PROBLEM: Reproduce the listing below as it stands. Leave out each image.

- Opening Delimiter -

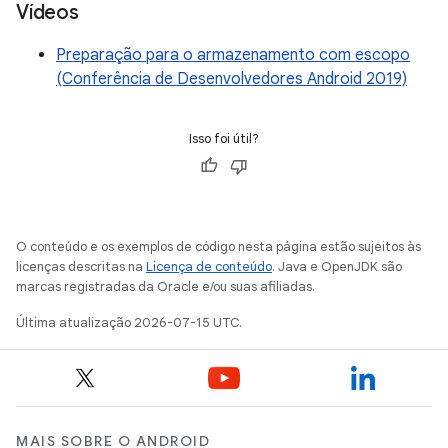
Vídeos
Preparação para o armazenamento com escopo
(Conferência de Desenvolvedores Android 2019)
Isso foi útil?
O conteúdo e os exemplos de código nesta página estão sujeitos às
licenças descritas na
Licença de conteúdo
. Java e OpenJDK são
marcas registradas da Oracle e/ou suas afiliadas.
Última atualização 2026-07-15 UTC.
MAIS SOBRE O ANDROID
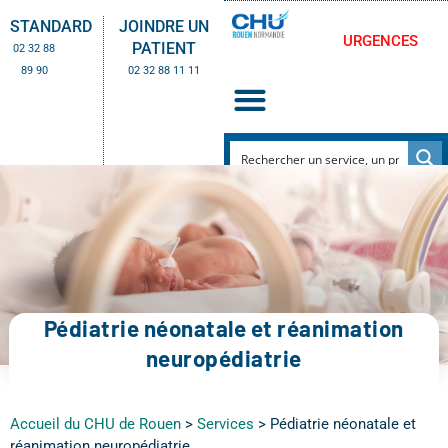
STANDARD
JOINDRE UN
URGENCES
PATIENT
02 32 88
89 90
02 32 88 11 11
Pédiatrie néonatale et réanimation
neuropédiatrie
Accueil du CHU de Rouen
>
Services
>
Pédiatrie néonatale et
réanimation neuropédiatrie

- Closing Delimiter -

TASK RESULT:
Vídeos
Preparação para o armazenamento com escopo
(Conferência de Desenvolvedores Android 2019)
Isso foi útil?
O conteúdo e os exemplos de código nesta página estão sujeitos às
licenças descritas na
Licença de conteúdo
. Java e OpenJDK são
marcas registradas da Oracle e/ou suas afiliadas.
Última atualização 2026-07-15 UTC.
MAIS SOBRE O ANDROID
STANDARD
JOINDRE UN
URGENCES
PATIENT
02 32 88
89 90
02 32 88 11 11
Pédiatrie néonatale et réanimation
neuropédiatrie
Accueil du CHU de Rouen
>
Services
>
Pédiatrie néonatale et
réanimation neuropédiatrie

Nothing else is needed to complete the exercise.